Rational expressions are like fractions, but instead of being composed of numbers, they involve polynomials—in other words, expressions that consist of variables and coefficients raised to various powers. In mathematics, a rational expression is essentially one polynomial divided by another. For example, in the exercise provided,

1. The numerator is a polynomial: \(3x^6 + 3x^4 + 3x\)
2. The denominator is another polynomial: \(x^4 + x^2\)

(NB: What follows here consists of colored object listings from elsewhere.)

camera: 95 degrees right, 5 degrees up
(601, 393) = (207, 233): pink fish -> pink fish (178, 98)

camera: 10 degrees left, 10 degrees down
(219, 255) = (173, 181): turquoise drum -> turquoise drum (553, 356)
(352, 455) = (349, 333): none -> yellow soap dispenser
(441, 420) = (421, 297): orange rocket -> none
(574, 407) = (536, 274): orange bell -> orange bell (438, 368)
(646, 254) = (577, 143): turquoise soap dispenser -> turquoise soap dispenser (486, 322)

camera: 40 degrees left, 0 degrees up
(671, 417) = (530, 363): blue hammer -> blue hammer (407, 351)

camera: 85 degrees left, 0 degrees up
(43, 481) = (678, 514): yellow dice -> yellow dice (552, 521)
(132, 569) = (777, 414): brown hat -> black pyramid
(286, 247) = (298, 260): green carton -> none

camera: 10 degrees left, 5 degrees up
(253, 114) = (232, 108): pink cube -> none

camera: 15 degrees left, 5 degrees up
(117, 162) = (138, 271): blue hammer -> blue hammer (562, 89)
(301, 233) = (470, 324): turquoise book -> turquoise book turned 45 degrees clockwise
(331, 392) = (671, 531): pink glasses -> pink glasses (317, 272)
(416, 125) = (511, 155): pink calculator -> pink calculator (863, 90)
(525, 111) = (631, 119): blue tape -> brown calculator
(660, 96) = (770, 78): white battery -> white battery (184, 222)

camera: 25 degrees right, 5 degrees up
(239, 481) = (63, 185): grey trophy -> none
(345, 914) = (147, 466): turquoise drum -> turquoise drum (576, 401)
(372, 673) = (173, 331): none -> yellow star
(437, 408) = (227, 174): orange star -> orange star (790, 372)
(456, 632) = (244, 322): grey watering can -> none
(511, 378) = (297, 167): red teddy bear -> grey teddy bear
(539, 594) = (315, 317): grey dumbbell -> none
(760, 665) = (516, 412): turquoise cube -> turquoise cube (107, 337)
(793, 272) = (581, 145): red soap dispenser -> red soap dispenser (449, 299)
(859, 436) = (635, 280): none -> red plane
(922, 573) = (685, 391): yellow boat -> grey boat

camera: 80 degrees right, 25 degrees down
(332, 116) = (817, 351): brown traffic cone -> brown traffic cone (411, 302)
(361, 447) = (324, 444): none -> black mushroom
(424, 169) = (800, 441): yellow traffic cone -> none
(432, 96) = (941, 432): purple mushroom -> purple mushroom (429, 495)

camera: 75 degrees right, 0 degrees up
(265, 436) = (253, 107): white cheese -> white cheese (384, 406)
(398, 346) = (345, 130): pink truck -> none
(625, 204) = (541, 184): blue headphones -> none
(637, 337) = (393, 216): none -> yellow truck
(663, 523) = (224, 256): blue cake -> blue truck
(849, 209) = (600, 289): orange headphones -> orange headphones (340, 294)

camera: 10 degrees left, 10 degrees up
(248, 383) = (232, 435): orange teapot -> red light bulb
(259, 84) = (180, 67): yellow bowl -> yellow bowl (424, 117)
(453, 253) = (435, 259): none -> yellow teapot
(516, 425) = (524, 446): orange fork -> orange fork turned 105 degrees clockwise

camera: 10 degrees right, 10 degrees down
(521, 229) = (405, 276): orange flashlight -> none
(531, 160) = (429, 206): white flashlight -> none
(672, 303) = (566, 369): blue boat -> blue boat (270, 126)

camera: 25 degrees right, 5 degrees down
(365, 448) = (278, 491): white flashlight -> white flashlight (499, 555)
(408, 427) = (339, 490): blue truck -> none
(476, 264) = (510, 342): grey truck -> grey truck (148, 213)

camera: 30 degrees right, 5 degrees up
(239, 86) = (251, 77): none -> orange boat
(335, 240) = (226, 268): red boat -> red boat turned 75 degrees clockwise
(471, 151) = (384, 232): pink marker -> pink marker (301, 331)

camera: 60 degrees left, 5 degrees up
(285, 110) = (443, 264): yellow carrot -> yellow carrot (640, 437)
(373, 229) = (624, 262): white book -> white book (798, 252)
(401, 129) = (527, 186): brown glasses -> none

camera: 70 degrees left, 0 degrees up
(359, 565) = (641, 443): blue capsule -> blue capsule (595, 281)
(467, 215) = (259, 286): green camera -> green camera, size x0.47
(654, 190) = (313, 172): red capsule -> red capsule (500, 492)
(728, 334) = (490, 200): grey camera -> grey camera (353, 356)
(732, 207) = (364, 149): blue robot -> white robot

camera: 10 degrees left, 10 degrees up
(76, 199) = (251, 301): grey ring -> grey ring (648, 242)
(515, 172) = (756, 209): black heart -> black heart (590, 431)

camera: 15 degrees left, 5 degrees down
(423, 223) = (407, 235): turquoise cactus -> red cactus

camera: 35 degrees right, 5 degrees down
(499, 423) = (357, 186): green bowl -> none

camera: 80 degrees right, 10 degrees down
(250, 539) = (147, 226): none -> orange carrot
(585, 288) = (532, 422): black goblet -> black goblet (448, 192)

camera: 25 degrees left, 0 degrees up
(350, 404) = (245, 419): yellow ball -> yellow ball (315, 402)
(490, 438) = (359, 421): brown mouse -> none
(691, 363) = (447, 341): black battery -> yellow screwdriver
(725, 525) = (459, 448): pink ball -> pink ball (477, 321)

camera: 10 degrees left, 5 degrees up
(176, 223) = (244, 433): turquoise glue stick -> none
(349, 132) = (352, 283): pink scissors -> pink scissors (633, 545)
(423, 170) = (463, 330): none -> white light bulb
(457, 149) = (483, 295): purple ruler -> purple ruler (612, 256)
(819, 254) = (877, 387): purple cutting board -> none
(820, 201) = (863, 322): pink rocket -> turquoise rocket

Just like fractions, rational expressions can often be simplified, which requires techniques such as polynomial division or factoring to reduce them into more manageable pieces. Understanding how to work with rational expressions is essential to solve more complex mathematical problems, like those involving partial fraction decomposition.

Polynomial division is a method similar to long division used for dividing one polynomial by another. In partial fraction decomposition, we may use polynomial division to help simplify or rearrange expressions. However, in our exercise, since the degree of the numerator is higher than the degree of the denominator, we start by factoring instead.
When performing polynomial division, you arrange the polynomials in a way that allows you to systematically subtract multiples of the divisor from the dividend, focusing on reducing the degree of the ensuing polynomial at each step. This technique is pivotal when a rational expression has a higher polynomial in the numerator than in the denominator, ensuring the expression can be broken down correctly into a sum of simpler fractions.

Coefficients are the numerical factors that multiply the variables in a polynomial. For instance, in the term \(3x^6\), the coefficient is 3. In the context of partial fraction decomposition, matching coefficients is crucial to determine the constants for each partial fraction.

• The total expression: \(3x(x^5 + x^3 + 1)\) expands into several terms, each with its coefficients.
• The decomposition requires us to set this polynomial equal to another, like \(A(x^2 + 1) + B(x^2 + 1) + (Cx + D)x^2\).

Once expanded, we match coefficients of like terms—those featuring the same power of x. This process gives us a series of equations to solve for A, B, C, and D, which ultimately allows us to complete the decomposition. Solving these equations requires carefully aligning terms and systematically solving for the unknown coefficients.

Factorization is breaking down a polynomial into a product of simpler polynomials. It simplifies expressions and is a key step in many algebraic processes, including partial fraction decomposition. Factorization helps in simplifying the problem so that more complex operations, like determining partial fractions, become manageable.
In our specific exercise, the denominator \(x^4 + x^2\) was factored out to \(x^2(x^2 + 1)\). This reveals the structure needed to set up our partial fractions, helping us determine which terms need to be included in our decomposition.

• Factoring helps identify the basic blocks of the polynomial that can be used to form partial fractions.
• Each factor indicates a potential target for one of the partial fractions.

Thus, factorization simplifies the expression and provides a clearer pathway for setting up and solving the decomposition into meaningful parts.